Hundreds of thousands of Brits like her face losing handouts as a raft of new measures designed to contain the escalating cost of welfare begins to bite. Prime Minister David Cameron says the measures are necessary to save public money and to give British people more incentive to work.

But Liam Byrne of the opposition Labour Party says Cameron is penalizing the most vulnerable and dismantling a venerable British institution: the Welfare State.

“The system that supports those of our neighbors who are in need is being taken apart,” says Byrne. “What he’s now implementing is a brutal society where those that are poorest have the most taken from them.”

The government argues that the welfare system is ripe for reform; there is widespread abuse. When it introduced a tough new test for disability benefit, almost a million people dropped their claims rather than submit to it. Some had been citing “blisters “ and “acne” as reasons for their inability to work. More than 46,000 claimed incapacity benefit because of “behavioral disorders due to the use of alcohol.”

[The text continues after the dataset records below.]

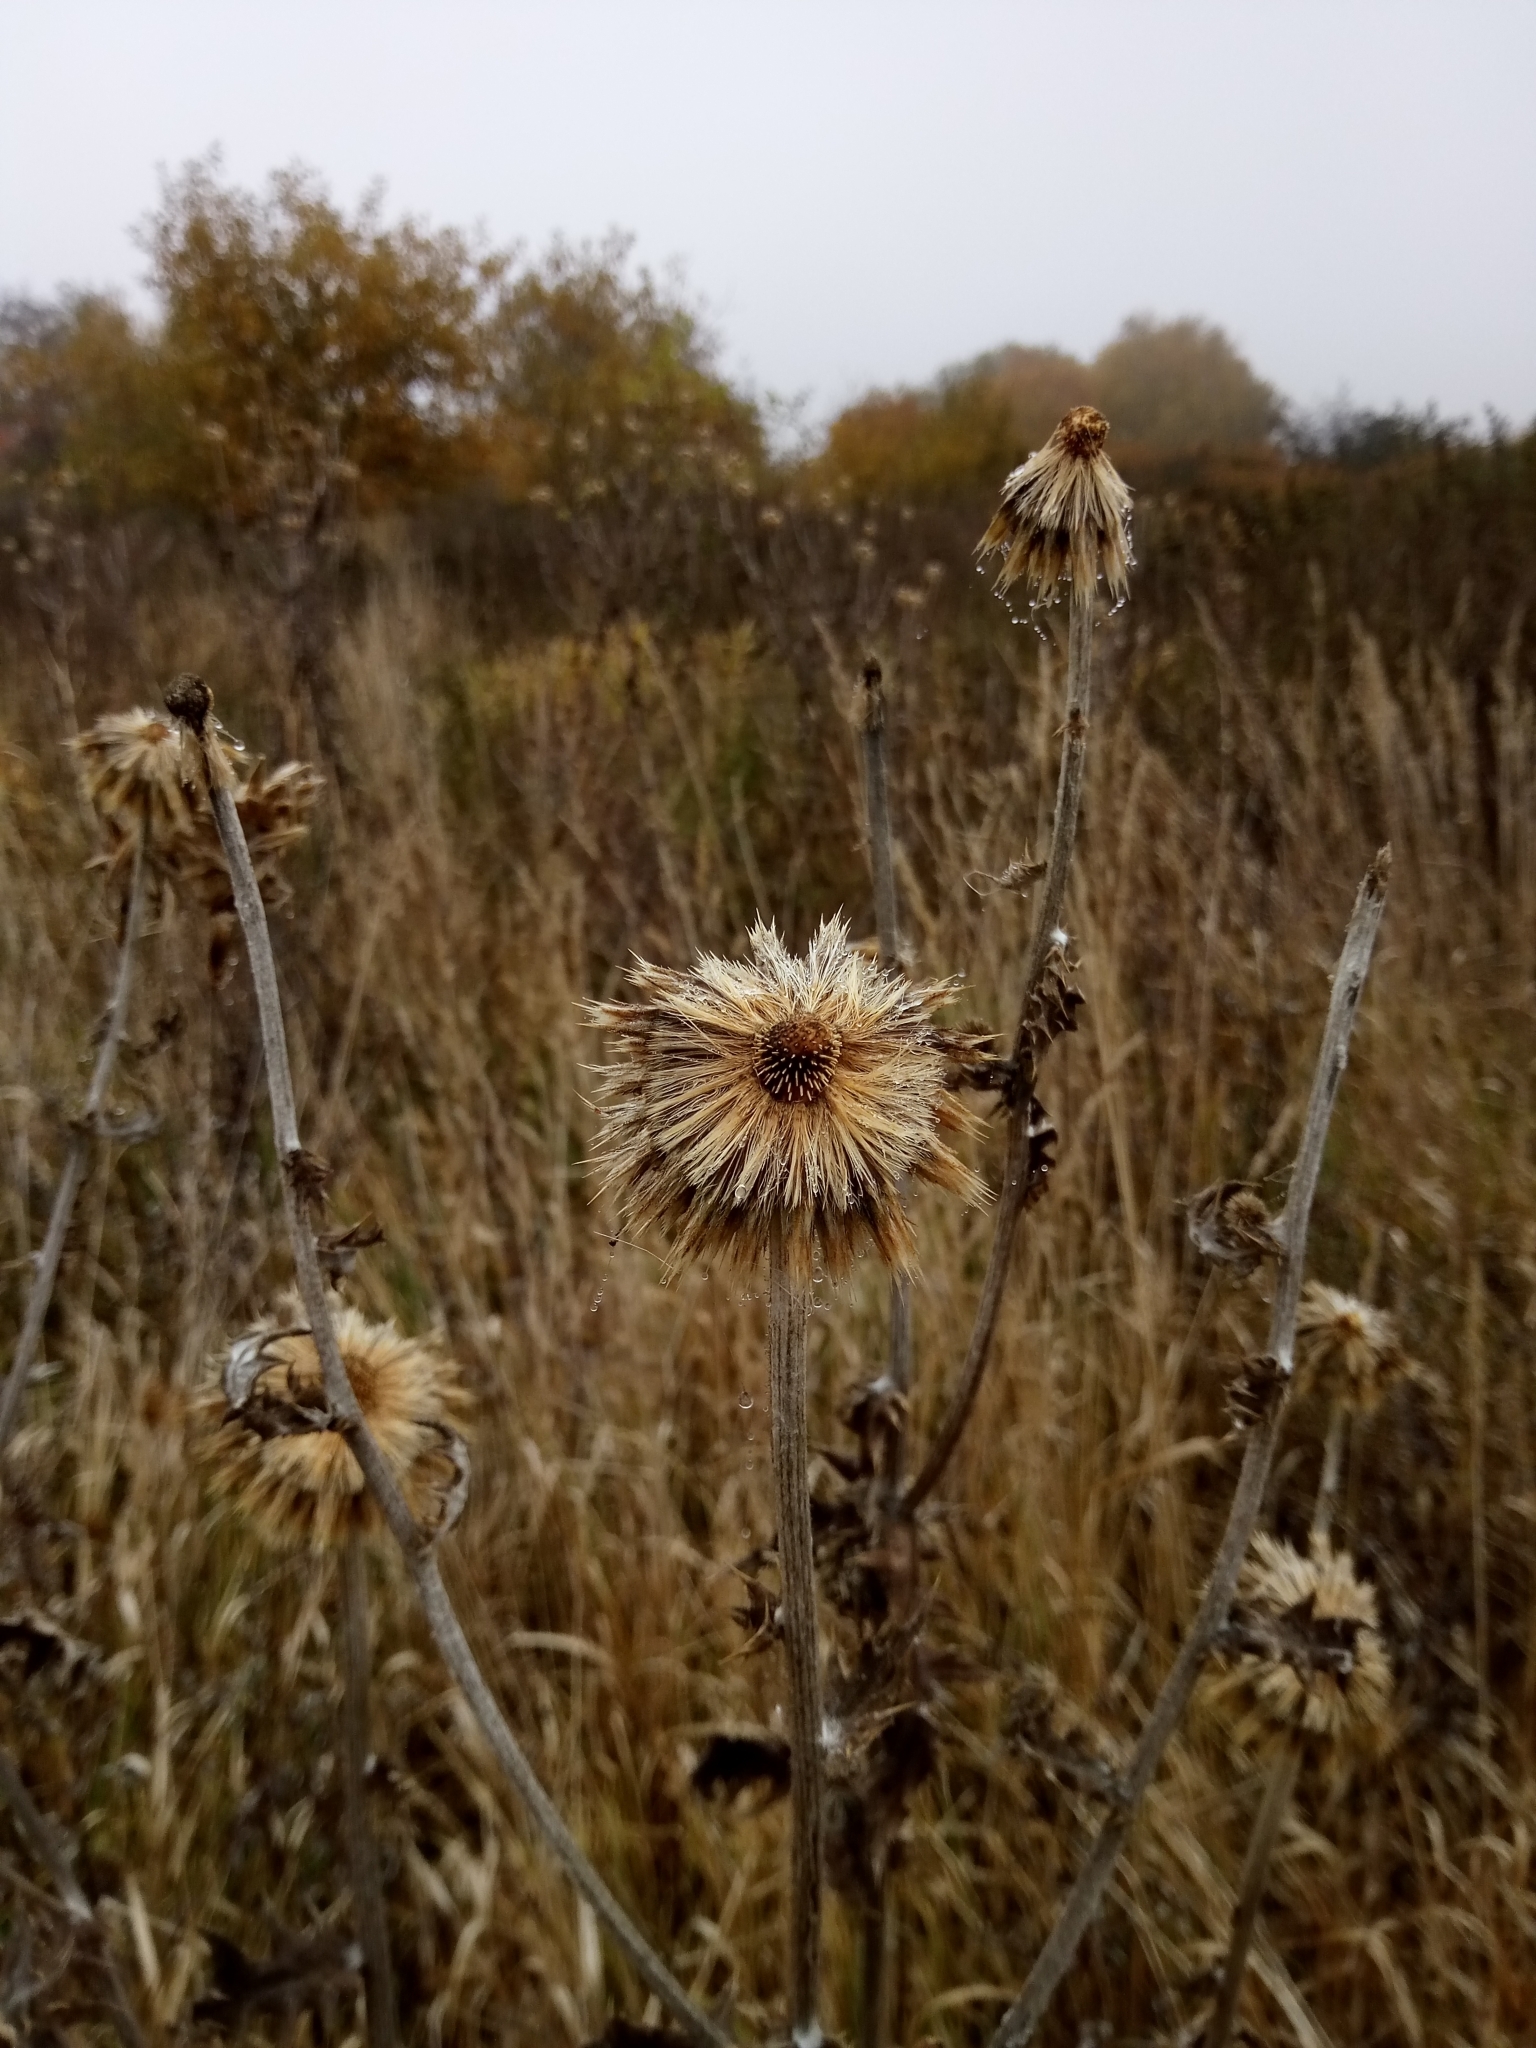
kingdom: Plantae
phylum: Tracheophyta
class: Magnoliopsida
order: Asterales
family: Asteraceae
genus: Echinops
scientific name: Echinops sphaerocephalus
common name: Glandular globe-thistle
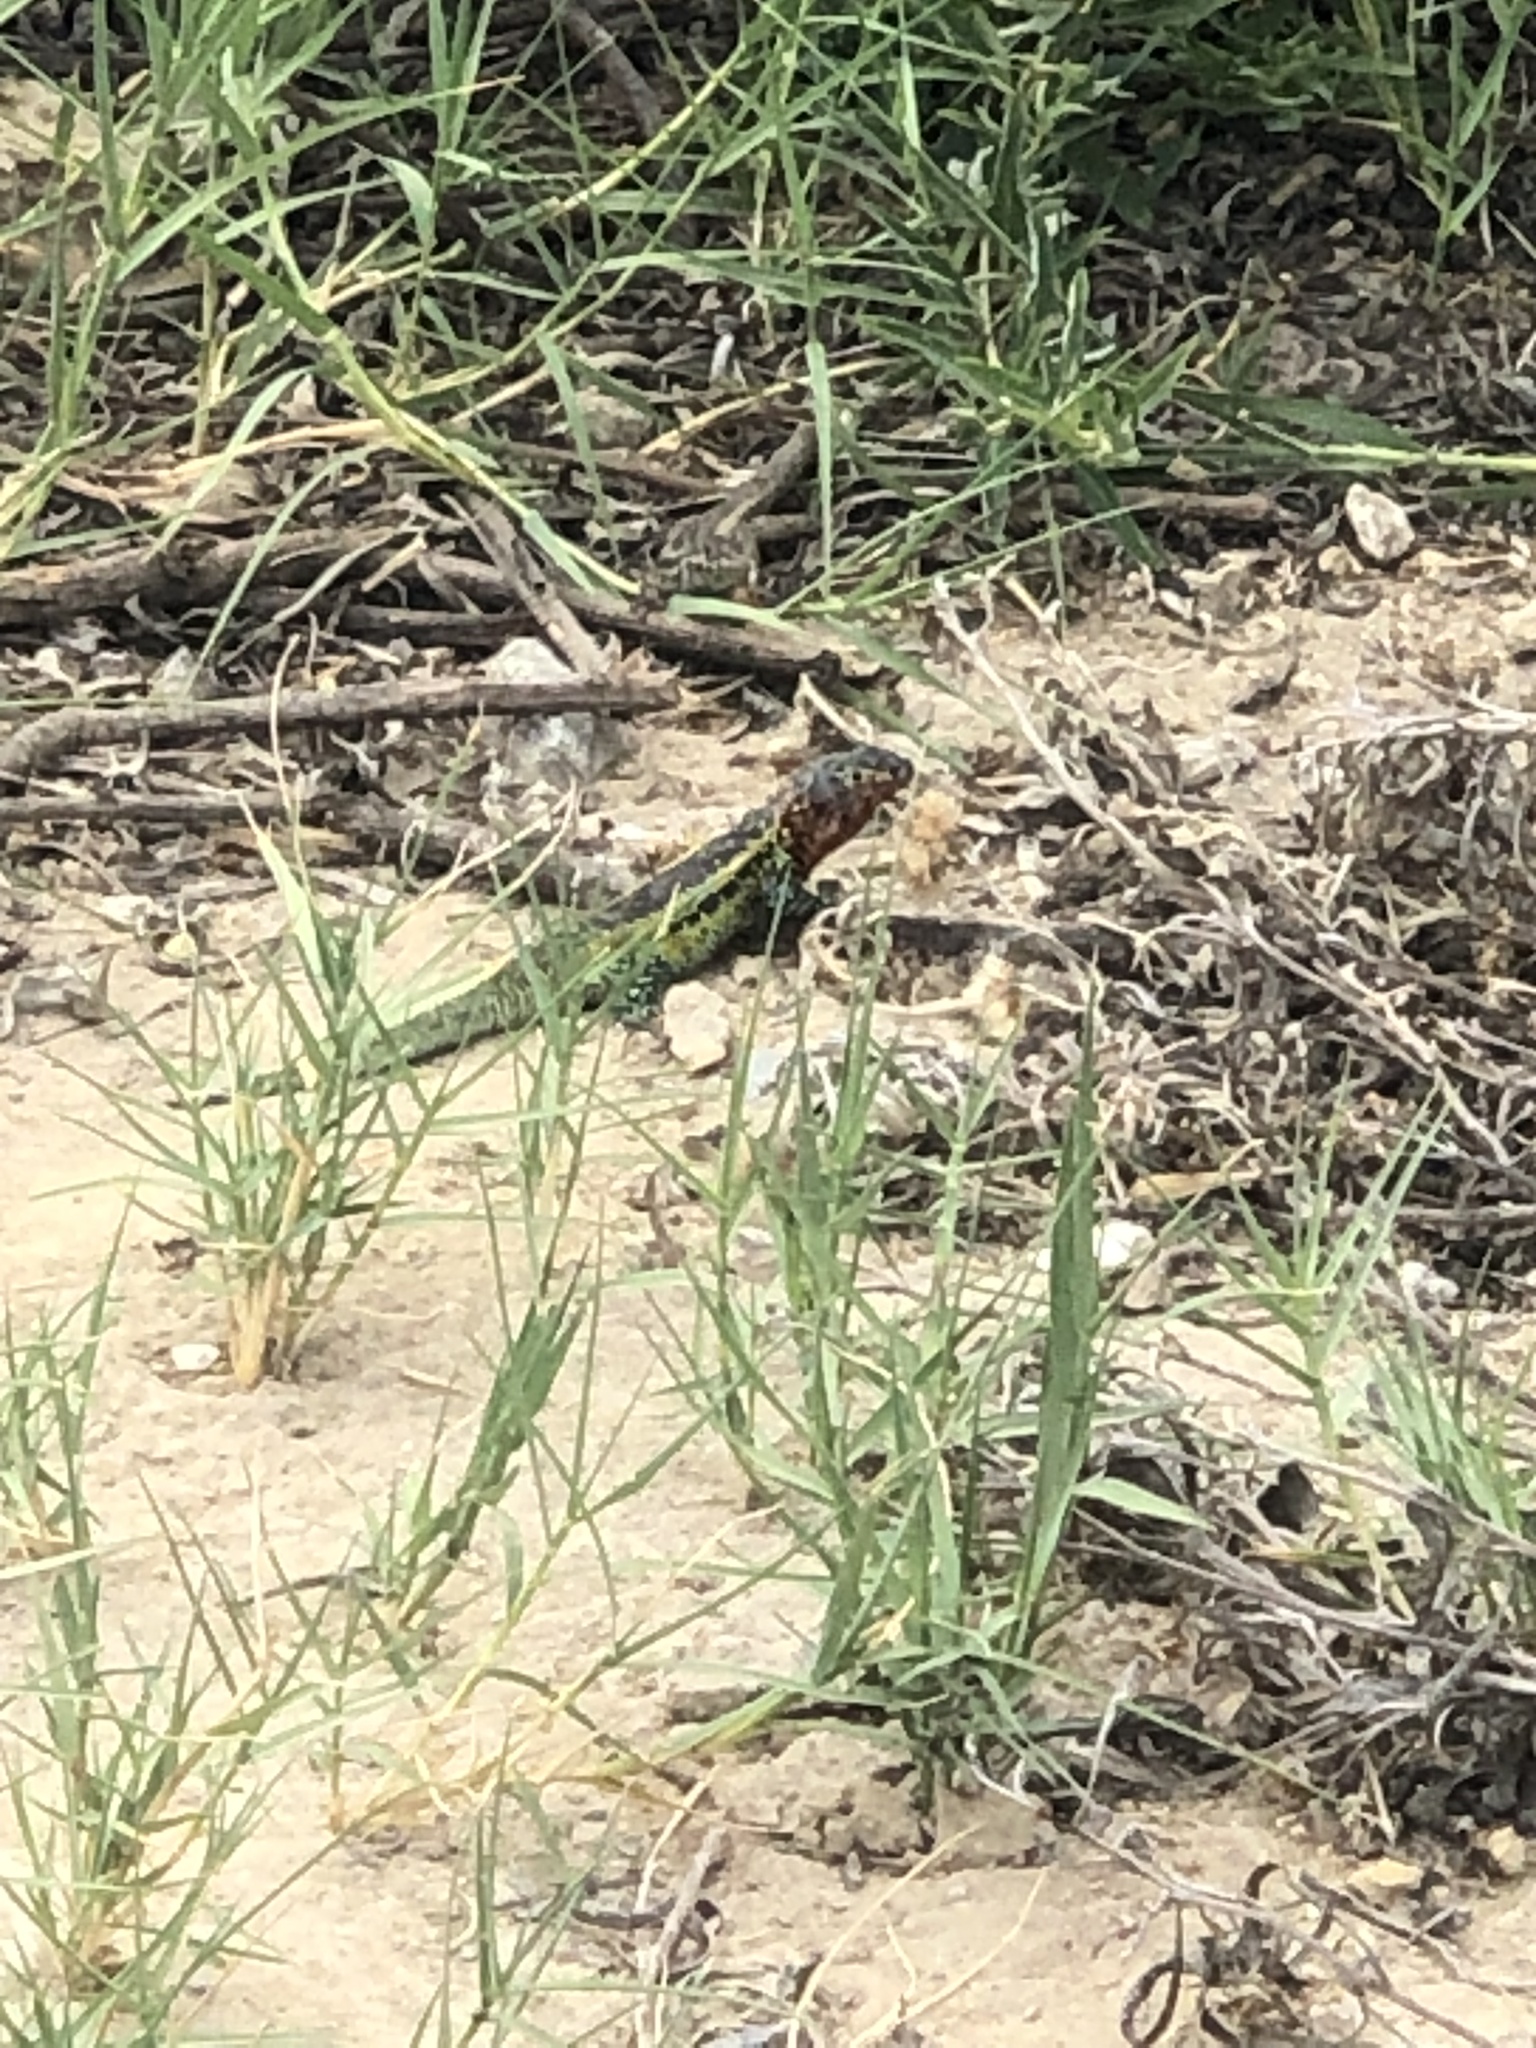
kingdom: Animalia
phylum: Chordata
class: Squamata
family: Liolaemidae
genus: Liolaemus
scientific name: Liolaemus zapallarensis
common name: Zapallaren tree iguana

The Minister for Work and Pensions Iain Duncan-Smith vigorously defends his reforms: “What we’re doing is getting some fairness in the system,” he says. “We’re getting  the bills under control and reforming a system that leaves people trapped on benefit, out of work. That has to change. We’re changing it now.”

Welfare and state pensions will soon account for $320 billion a year in Britain — a third of all public spending. The government claims that even with the reforms it won’t reduce that overall bill, just stop it spiraling out of control.